Skip to content

tinker.types.ForwardBackwardOutput

class tinker.types.ForwardBackwardOutput(**)

Fields:

  • loss_fn_output_type – The class name of the loss function output records (e.g., 'TorchLossReturn', 'ArrayRecord').
  • loss_fn_outputs – List of per-datum dicts mapping field names to TensorData.
  • metrics – Training metrics as key-value pairs.

    The following metrics are recorded only during MoE (Mixture of Experts) training.

    • e_frac_with_tokens:mean: Fraction of experts that received at least one token, averaged across layers. A value of 1.0 means every expert got work; 0.5 means half were idle. Decreasing over time is concerning (routing collapse).
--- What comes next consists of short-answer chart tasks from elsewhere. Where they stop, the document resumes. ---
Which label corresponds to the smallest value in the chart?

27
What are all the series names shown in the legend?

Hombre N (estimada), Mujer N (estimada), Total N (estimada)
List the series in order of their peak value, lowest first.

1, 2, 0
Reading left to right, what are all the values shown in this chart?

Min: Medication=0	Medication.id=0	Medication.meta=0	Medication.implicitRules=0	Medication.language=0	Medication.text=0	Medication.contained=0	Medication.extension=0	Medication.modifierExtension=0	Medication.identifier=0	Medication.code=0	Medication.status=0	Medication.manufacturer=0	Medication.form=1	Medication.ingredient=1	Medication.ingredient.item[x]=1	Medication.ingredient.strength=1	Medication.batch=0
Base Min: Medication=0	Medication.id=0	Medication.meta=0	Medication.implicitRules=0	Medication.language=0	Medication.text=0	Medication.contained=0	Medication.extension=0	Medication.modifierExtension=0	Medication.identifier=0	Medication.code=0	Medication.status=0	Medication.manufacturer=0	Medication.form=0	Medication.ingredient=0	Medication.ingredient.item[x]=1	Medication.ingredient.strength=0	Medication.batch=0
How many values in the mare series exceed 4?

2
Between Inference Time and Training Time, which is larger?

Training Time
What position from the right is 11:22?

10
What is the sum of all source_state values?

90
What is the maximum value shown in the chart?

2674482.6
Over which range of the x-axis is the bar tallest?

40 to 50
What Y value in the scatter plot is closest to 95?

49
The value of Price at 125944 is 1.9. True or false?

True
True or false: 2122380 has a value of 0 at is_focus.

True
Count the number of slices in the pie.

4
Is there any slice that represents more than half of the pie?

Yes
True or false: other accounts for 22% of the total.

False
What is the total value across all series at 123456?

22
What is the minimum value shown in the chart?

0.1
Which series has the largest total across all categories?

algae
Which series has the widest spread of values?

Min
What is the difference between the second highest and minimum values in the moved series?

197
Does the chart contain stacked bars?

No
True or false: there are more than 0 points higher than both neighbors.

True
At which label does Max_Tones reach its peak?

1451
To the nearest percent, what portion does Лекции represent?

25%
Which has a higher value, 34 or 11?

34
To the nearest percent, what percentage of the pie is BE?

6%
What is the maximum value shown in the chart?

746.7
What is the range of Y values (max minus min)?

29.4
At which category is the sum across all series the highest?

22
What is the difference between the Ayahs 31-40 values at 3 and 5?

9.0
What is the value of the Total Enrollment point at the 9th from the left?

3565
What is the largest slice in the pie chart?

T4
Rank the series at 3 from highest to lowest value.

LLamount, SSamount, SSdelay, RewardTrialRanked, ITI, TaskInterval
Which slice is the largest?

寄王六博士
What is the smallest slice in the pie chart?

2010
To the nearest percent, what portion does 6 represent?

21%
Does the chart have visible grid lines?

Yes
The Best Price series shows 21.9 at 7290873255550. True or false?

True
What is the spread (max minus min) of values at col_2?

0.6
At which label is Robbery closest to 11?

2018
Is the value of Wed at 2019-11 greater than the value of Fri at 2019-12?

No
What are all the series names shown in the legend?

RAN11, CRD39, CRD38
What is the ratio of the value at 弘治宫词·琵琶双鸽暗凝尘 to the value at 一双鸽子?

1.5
    • e_frac_oversubscribed:mean: Fraction of experts receiving more tokens than perfect balance, averaged across layers. Increasing over time is concerning.

    • e_max_violation:mean: How much the most overloaded expert exceeds perfect balance, as a fraction of perfect balance, averaged across layers. Computed as (max_tokens - perfect_balance) / perfect_balance. A value of 2.0 means the busiest expert got 3x the fair share. Increasing over time is concerning.

    • e_max_violation:max: Same as e_max_violation:mean but takes the max across layers instead of the mean.

    • e_min_violation:mean: How much the least loaded expert is below perfect balance, as a fraction of perfect balance, averaged across layers. Typically negative; decreasing (more negative) is concerning.